Les réalisateurs, Christopher Nolan et Matteo Garrone, dressent tous deux un constat radicalement pessimiste de l'état monde. Dans leurs films, des franc-tireurs tentent de dynamiter le système. Mais, tandis que les deux jeunes «rebelles » de Gomorra vont au devant d'un destin qu'on devine vite tragique, le Joker de The Dark Knight (magistralement interprété par Heath Ledger, dont le dernier rôle aura été le plus grand) réussit, par sa folie machiavélique, à démolir les deux figures du «bien», qui ont voué leur vie à la lutte contre le crime. Batman, constamment dépassé par les événéments, finit par porter le chapeau en s'accusant à tort des forfaits commis par le procureur Harvey Dent, rendu fou et transformé en monstre par la démence du Joker. Il sauve ainsi la mémoire du héraut de la lutte anti-mafia. Mais le résultat, c'est qu'il ne reste plus personne pour reprendre le flambeau du combat contre le crime.

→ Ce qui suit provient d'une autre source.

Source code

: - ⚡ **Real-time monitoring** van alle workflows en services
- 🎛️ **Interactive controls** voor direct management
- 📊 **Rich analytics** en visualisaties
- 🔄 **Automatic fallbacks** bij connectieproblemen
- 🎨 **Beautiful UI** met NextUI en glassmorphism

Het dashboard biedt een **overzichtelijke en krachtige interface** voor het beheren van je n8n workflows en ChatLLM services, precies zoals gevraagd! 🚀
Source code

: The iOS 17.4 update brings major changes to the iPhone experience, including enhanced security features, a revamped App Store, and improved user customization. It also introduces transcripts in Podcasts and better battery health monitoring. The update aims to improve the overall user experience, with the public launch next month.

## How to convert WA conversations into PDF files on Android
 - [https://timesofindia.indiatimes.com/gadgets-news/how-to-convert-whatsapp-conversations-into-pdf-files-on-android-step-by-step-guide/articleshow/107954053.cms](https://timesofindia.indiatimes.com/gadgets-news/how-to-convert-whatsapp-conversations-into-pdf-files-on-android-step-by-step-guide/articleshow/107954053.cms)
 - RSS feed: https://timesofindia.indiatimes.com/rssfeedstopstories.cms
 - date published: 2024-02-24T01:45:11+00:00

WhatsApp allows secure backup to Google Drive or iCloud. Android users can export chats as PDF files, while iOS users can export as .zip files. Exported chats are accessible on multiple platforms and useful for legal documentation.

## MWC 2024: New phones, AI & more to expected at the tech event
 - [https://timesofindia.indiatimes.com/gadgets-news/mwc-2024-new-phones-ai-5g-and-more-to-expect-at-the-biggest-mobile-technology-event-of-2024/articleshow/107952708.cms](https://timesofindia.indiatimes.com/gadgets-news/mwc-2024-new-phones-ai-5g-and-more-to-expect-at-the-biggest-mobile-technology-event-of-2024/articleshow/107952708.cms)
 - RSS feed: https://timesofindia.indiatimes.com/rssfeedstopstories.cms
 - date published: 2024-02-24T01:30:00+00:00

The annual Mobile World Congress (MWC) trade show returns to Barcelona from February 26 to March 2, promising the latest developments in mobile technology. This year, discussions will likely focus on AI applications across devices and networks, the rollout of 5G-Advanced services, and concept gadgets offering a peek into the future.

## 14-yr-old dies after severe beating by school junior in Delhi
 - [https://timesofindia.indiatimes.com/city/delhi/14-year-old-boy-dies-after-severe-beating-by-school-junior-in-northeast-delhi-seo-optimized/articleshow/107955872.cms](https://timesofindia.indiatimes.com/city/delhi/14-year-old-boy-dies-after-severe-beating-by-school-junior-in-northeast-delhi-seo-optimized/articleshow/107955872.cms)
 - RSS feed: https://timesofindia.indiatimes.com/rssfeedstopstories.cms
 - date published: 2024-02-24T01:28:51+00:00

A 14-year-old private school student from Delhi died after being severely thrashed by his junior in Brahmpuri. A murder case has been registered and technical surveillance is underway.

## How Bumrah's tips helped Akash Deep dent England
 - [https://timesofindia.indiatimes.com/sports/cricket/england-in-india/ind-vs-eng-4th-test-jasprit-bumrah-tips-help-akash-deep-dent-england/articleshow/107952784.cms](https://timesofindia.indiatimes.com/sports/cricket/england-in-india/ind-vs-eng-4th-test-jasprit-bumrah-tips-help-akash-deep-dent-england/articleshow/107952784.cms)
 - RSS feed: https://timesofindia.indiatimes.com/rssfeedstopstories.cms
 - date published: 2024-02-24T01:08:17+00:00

Très marqué par le 11 septembre (Gotham City figure New York bien que le film ait été tourné à Chicago), The Dark Knight montre aussi l'impuissance de la société américaine confrontée à un terrorisme dont la logique est imprévisible. En comparaison, les mafiosi de Gomorra obéissent à des démarches plus rationnelles, mais qui n'en font pas moins aussi beaucoup de dégâts.

Alors, profitez de cette fin d'été pluvieux pour aller voir sans tarder ces deux long-métrages coup de poing, dont le pouvoir d'émotion va de pair avec la force d'analyse et la capacité à susciter la réflexion.